20dicembre 2017 di Federico Giusti
Alcuni dati poi si commentano da soli, i margini di profitto non sono piu’ in crescita come nel passato, i soldi statali dovranno servire per le imprese che a loro volta approfitteranno della riduzione dello stato sociale (se i soldi si destinano alla rendita e ai capitali a discapito dei redditi, alla fine arriveremo anche a tagliare il welfare e non sarà piu’ possibile mantenere il carattere pubblico della istruzione, della sanità e molti interventi sociali ai quali per decenni siamo stati abituati)per proporre lo scambio diseguale: rinuncia ad aumenti salariali in cambio di sanità e previdenza inetrativa.

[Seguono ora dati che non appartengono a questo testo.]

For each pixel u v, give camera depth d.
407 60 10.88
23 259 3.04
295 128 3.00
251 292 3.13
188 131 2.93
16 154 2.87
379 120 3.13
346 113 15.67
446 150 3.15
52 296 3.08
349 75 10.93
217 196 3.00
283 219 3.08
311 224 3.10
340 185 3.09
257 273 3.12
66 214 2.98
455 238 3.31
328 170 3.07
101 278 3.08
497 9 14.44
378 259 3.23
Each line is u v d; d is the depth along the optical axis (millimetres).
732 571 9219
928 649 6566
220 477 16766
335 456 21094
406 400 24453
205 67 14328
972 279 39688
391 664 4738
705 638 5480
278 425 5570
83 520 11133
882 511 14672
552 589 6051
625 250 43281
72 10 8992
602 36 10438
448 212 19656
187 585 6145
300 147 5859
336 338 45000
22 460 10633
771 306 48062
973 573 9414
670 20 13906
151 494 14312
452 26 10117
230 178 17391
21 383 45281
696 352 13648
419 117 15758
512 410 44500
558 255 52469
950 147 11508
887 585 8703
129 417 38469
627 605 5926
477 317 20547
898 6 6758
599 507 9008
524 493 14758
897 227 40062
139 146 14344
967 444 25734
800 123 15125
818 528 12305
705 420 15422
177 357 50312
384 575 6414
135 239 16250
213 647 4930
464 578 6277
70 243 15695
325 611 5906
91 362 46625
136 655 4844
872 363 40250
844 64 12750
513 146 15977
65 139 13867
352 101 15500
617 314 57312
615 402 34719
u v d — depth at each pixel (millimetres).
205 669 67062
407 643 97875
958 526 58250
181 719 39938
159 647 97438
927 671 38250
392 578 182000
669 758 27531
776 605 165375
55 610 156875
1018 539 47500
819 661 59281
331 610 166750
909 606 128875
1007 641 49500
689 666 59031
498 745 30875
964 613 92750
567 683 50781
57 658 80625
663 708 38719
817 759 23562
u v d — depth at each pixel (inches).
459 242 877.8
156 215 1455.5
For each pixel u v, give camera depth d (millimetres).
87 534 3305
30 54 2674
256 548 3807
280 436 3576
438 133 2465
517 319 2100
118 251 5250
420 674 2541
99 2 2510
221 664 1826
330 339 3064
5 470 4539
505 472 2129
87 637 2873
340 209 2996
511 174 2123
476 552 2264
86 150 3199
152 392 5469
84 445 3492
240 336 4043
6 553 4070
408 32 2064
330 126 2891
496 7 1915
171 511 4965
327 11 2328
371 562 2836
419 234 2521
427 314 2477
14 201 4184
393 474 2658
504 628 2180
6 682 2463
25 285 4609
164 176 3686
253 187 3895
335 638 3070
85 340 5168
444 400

- Da anni ormai sono sempre piu’ numerose le aziende che concludono accordi di secondo livello senza sostanziali aumenti ma ricorrendo a misure di welfare aziendale, ai bonus come merce di scambio per l’incremento della produttività.
- I salari sono praticamente fermi, alcune statistiche dicono che siamo in presenza di aumenti irrisori e già in numerosi settori del privato si chiudono da due o tre anni contratti di secondo livello senza aumenti reali.
- Lo stipendio base di un operaio italiano è sotto i 32mila euro (+0,2% rispetto al 2015 ma lo stipendio degli operai è in realtà assai piu’ basso delle statistiche de Il sole 24 ore) ma si gioca sui bonus per dimostrare che in termini di potere di acquisto è possibile raggiungere e superare i 35 mila euro annui attraverso incentivi e benefit di vario genere.
Quando si parla di Europa bisognerebbe avere almeno il buon gusto, se non proprio la onestà intellettuale ma forse chiediamo troppo, di confrontare i salari italiani con la media europea, fatto sta che la politica die premi e dei bonus riguarda soprattutto i dirigenti e nel loro caso determina aumenti significativi mentre a noi restano solo le briciole. L’incremento della produttività allora determina un doppio guadagno per i padroni perchè non sborsano un euro in piu’ e con la politica dei bonus avranno anche ulteriori incentivi e sgravi fiscali.
Negli ultimissimi anni è proprio l’Italia il paese Ue ad avere adottato le revisioni piu’ profonde in materia di salari e dinamiche contrattuali, ad avere accelerato sulla strada dello scambio diseguale prima menzionato, a rappresentare insomma un modello da seguire anche per altri paesi.
E dietro alla politica degli incentivi e della produttività crescono le disuguaglianze, e dove non arrivano gli incentivi o i bonus, abbiamo la produttività e il merito, la corresponsione di quote salariali crescenti e di tutto il personale solo a favore di una minoranza, tanto per dividere sul nascere ogni rivendicazione comune.
In questo contesto di lotta di classe dei padroni contro i lavorativi bisogna inquadrare i bonus, gli incentivi e soprattutto gli strumenti della sanità integrativa, le assicurazioni e i piani pensionistici i beni e i servizi di welfare che da anni beneficiano di sgravi fiscali.
Altro aspetto importante è l’aumento degli stipendi dei managers e la forbice salariale e sociale tra chi diventa sempre piu’ ricco e una parte crescente della popolazione vittima del progressivo impoverimento.
Ma anche in questo caso, sono proprio i bonus, le buone uscite e gli incentivi a determinare parte importante della dinamica salariale e premiale, un modello che nei dirigenti e tra i managers teoricamente potrebbe forse avere un senso che invece non ha tra chi porta a casa stipendi da fame con cui non arriva a fine mese e si vedrà costretto a competere con il collega di lavoro per dividersi briciole.